> [Assigned task] Working from the top of the listing below, retype each line through the line containing "48: (625, 265)", both included, with no pictures.

Top of Data to process

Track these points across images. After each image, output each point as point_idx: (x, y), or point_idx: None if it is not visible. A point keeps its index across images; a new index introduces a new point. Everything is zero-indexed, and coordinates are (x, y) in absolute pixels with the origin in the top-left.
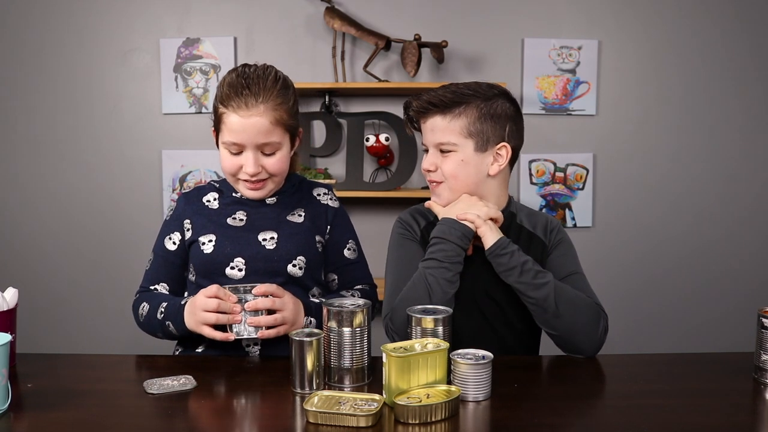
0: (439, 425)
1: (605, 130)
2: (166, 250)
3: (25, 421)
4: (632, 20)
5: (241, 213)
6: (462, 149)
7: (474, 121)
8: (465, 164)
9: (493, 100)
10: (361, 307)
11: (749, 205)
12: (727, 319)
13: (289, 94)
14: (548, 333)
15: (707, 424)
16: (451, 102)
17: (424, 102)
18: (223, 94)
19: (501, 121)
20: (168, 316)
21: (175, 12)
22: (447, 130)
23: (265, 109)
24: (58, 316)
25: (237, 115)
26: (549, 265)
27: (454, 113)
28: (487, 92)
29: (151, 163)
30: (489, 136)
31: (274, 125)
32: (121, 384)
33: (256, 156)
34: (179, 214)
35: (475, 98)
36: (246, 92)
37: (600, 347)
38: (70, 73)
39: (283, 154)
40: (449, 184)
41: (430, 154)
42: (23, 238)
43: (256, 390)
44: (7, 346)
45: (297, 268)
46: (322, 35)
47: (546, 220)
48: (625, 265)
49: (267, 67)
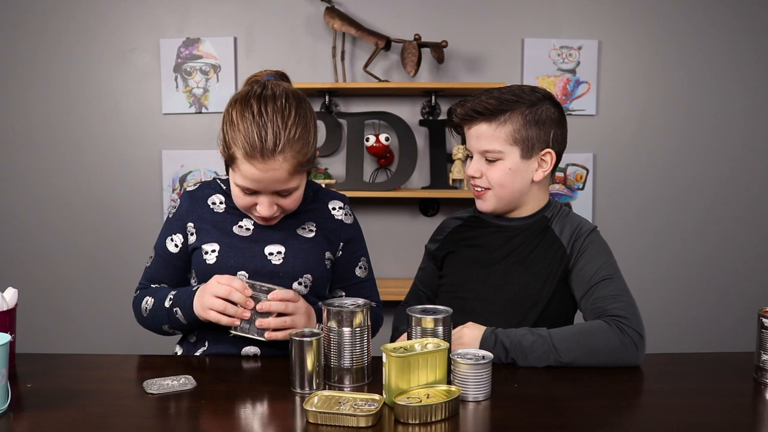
0: (439, 425)
1: (605, 130)
2: (167, 252)
3: (24, 421)
4: (632, 20)
5: (247, 221)
6: (509, 157)
7: (520, 128)
8: (512, 173)
9: (538, 105)
10: (361, 307)
11: (749, 205)
12: (727, 319)
13: (309, 133)
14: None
15: (707, 424)
16: (497, 109)
17: (469, 109)
18: (236, 134)
19: (546, 126)
20: (177, 302)
21: (175, 12)
22: (493, 138)
23: (284, 159)
24: (58, 316)
25: (252, 166)
26: (573, 277)
27: (500, 120)
28: (531, 97)
29: (151, 163)
30: (534, 143)
31: (292, 174)
32: (121, 384)
33: (271, 200)
34: (182, 215)
35: (520, 104)
36: (263, 135)
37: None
38: (70, 73)
39: (299, 193)
40: (496, 192)
41: (475, 161)
42: (23, 238)
43: (256, 390)
44: (7, 346)
45: (302, 286)
46: (322, 35)
47: (574, 227)
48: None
49: (283, 95)
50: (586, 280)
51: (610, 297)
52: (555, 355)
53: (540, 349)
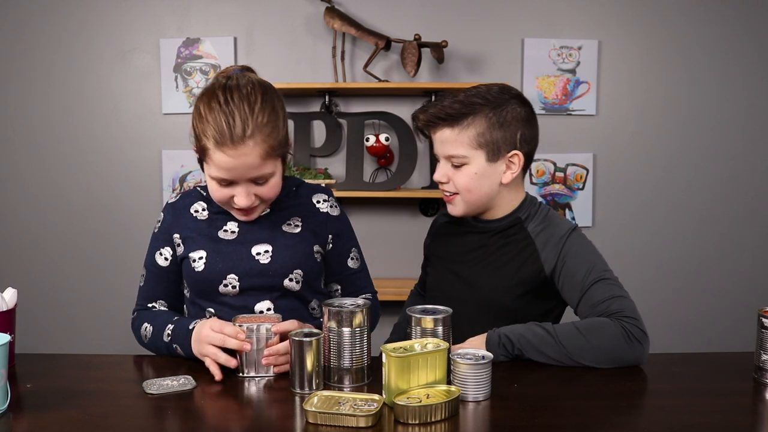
0: (438, 425)
1: (605, 130)
2: (158, 267)
3: (24, 422)
4: (632, 20)
5: (232, 224)
6: (474, 161)
7: (483, 131)
8: (479, 177)
9: (503, 106)
10: (360, 307)
11: (749, 205)
12: (727, 319)
13: (278, 117)
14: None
15: (707, 424)
16: (459, 113)
17: (431, 115)
18: (205, 125)
19: (512, 128)
20: (175, 339)
21: (175, 12)
22: (456, 143)
23: (254, 144)
24: (58, 316)
25: (224, 153)
26: (562, 284)
27: (463, 125)
28: (497, 98)
29: (151, 163)
30: (500, 145)
31: (264, 159)
32: (121, 384)
33: (247, 188)
34: (167, 228)
35: (484, 107)
36: (231, 123)
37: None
38: (70, 73)
39: (276, 180)
40: (464, 197)
41: (442, 165)
42: (23, 238)
43: (255, 390)
44: (7, 346)
45: (294, 282)
46: (322, 35)
47: (551, 230)
48: (624, 265)
49: (249, 84)
50: (578, 285)
51: (608, 299)
52: (560, 348)
53: (545, 342)
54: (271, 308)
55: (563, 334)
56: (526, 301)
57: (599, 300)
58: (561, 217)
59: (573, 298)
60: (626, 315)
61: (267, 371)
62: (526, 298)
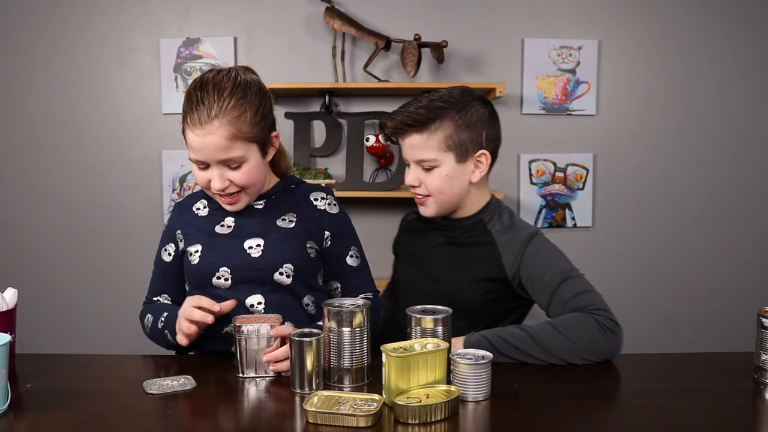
0: (438, 425)
1: (605, 130)
2: (163, 262)
3: (24, 422)
4: (632, 20)
5: (229, 219)
6: (444, 163)
7: (451, 133)
8: (450, 178)
9: (468, 108)
10: (360, 307)
11: (749, 205)
12: (727, 319)
13: (248, 102)
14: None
15: (707, 424)
16: (426, 118)
17: (399, 122)
18: (183, 107)
19: (477, 128)
20: (167, 325)
21: (175, 12)
22: (426, 147)
23: (220, 125)
24: (58, 316)
25: (193, 133)
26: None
27: (431, 129)
28: (460, 101)
29: (151, 163)
30: (468, 146)
31: (231, 140)
32: (121, 384)
33: (221, 171)
34: (172, 225)
35: (449, 110)
36: (200, 106)
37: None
38: (70, 73)
39: (250, 167)
40: (436, 199)
41: (413, 170)
42: (23, 238)
43: (255, 390)
44: (7, 346)
45: (284, 276)
46: (322, 35)
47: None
48: (624, 265)
49: (229, 71)
50: (546, 287)
51: (576, 295)
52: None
53: (524, 341)
54: (262, 302)
55: (541, 333)
56: (489, 298)
57: (568, 297)
58: (523, 222)
59: (543, 301)
60: (596, 308)
61: (266, 372)
62: (489, 296)
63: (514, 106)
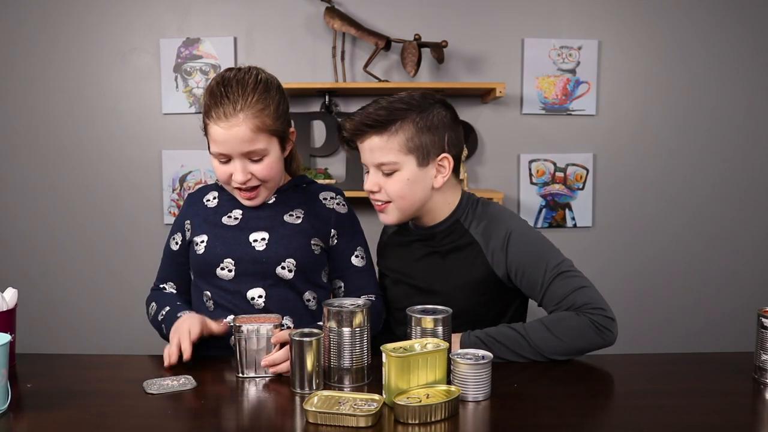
0: (438, 425)
1: (605, 130)
2: (170, 251)
3: (24, 421)
4: (632, 20)
5: (237, 211)
6: (405, 167)
7: (412, 135)
8: (411, 183)
9: (429, 110)
10: (360, 307)
11: (749, 205)
12: (727, 319)
13: (270, 97)
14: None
15: (707, 424)
16: (386, 119)
17: (358, 123)
18: (205, 104)
19: (439, 131)
20: (166, 319)
21: (175, 12)
22: (386, 149)
23: (245, 117)
24: (58, 316)
25: (218, 126)
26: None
27: (391, 131)
28: (422, 103)
29: (151, 163)
30: (429, 149)
31: (256, 133)
32: (121, 384)
33: (243, 164)
34: (182, 215)
35: (410, 112)
36: (225, 101)
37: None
38: (70, 73)
39: (271, 160)
40: (397, 204)
41: (372, 175)
42: (23, 238)
43: (255, 390)
44: (7, 346)
45: (286, 271)
46: (322, 35)
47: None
48: (624, 265)
49: (249, 69)
50: (537, 284)
51: (570, 293)
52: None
53: (517, 342)
54: (263, 296)
55: (534, 334)
56: (482, 301)
57: (562, 296)
58: (500, 210)
59: (535, 296)
60: (593, 306)
61: (266, 372)
62: (482, 299)
63: (514, 106)
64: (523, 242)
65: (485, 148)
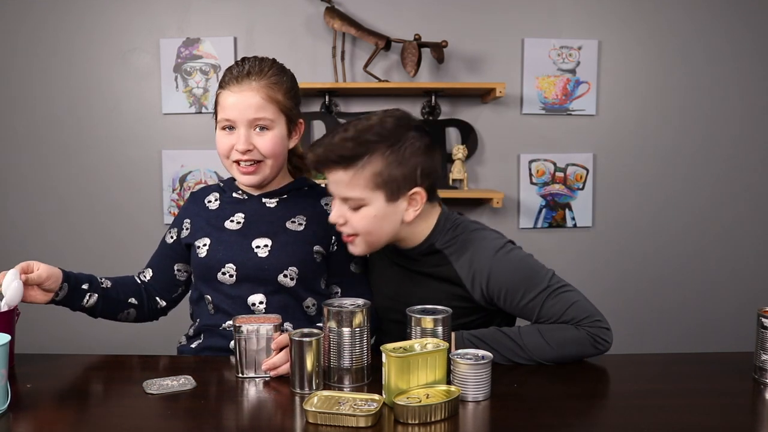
0: (438, 425)
1: (605, 130)
2: (165, 243)
3: (24, 421)
4: (632, 20)
5: (239, 215)
6: (373, 203)
7: (381, 170)
8: (378, 219)
9: (401, 142)
10: (360, 307)
11: (749, 205)
12: (727, 319)
13: (285, 78)
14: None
15: (707, 424)
16: (352, 154)
17: (320, 156)
18: (222, 78)
19: (410, 163)
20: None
21: (175, 12)
22: (351, 185)
23: (258, 86)
24: (58, 316)
25: (230, 90)
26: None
27: (357, 166)
28: (393, 133)
29: (151, 163)
30: (400, 184)
31: (266, 101)
32: (121, 384)
33: (247, 133)
34: (183, 213)
35: (379, 144)
36: (241, 70)
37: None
38: (70, 73)
39: (276, 134)
40: (364, 239)
41: (337, 206)
42: (22, 238)
43: (255, 390)
44: (7, 346)
45: (288, 279)
46: (322, 35)
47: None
48: (624, 265)
49: (264, 57)
50: (528, 309)
51: (564, 311)
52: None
53: (508, 346)
54: (264, 302)
55: (533, 346)
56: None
57: (557, 314)
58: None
59: (529, 319)
60: (591, 320)
61: (266, 372)
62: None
63: (514, 106)
64: (505, 269)
65: (485, 148)
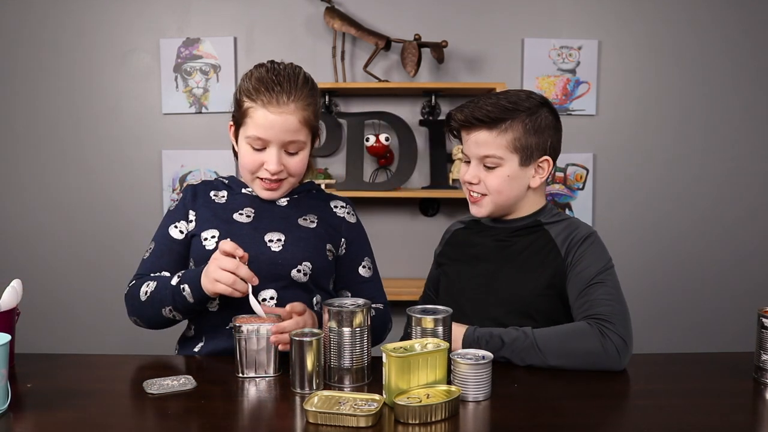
0: (439, 425)
1: (605, 130)
2: (170, 239)
3: (24, 421)
4: (632, 20)
5: (249, 209)
6: (508, 164)
7: (520, 136)
8: (510, 179)
9: (538, 113)
10: (361, 307)
11: (749, 205)
12: (727, 319)
13: (316, 95)
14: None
15: (707, 424)
16: (498, 117)
17: (468, 115)
18: (252, 87)
19: (544, 134)
20: (185, 279)
21: (175, 12)
22: (493, 144)
23: (296, 108)
24: (58, 316)
25: (266, 110)
26: (569, 281)
27: (501, 128)
28: (529, 104)
29: (151, 163)
30: (533, 151)
31: (302, 124)
32: (121, 384)
33: (279, 154)
34: (186, 204)
35: (521, 113)
36: (278, 89)
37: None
38: (70, 73)
39: (305, 154)
40: (493, 198)
41: (473, 167)
42: (22, 238)
43: (255, 390)
44: (7, 346)
45: (301, 274)
46: (322, 35)
47: (571, 232)
48: (624, 265)
49: (295, 66)
50: (581, 283)
51: (599, 300)
52: (536, 352)
53: (521, 345)
54: (275, 297)
55: (540, 336)
56: (547, 299)
57: (592, 299)
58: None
59: (573, 295)
60: (608, 320)
61: (266, 371)
62: (547, 297)
63: None
64: (597, 247)
65: None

Bottom of Data to process

> [Response]
Track these points across images. After each image, output each point as point_idx: (x, y), or point_idx: None if it is not visible. A point keeps its index across images; a new index introduces a new point. Everything is zero-indexed, and coordinates are (x, y) in absolute pixels with the origin in the top-left.
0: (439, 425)
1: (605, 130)
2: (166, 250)
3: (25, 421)
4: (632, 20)
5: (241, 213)
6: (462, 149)
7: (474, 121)
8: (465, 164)
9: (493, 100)
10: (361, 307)
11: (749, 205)
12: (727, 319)
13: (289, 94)
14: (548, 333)
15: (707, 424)
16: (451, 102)
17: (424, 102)
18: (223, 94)
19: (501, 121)
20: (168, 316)
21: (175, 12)
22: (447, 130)
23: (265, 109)
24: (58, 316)
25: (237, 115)
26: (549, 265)
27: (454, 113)
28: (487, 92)
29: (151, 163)
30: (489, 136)
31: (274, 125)
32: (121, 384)
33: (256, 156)
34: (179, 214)
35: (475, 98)
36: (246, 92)
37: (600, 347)
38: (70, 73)
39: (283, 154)
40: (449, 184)
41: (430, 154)
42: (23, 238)
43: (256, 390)
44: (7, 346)
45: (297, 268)
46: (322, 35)
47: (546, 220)
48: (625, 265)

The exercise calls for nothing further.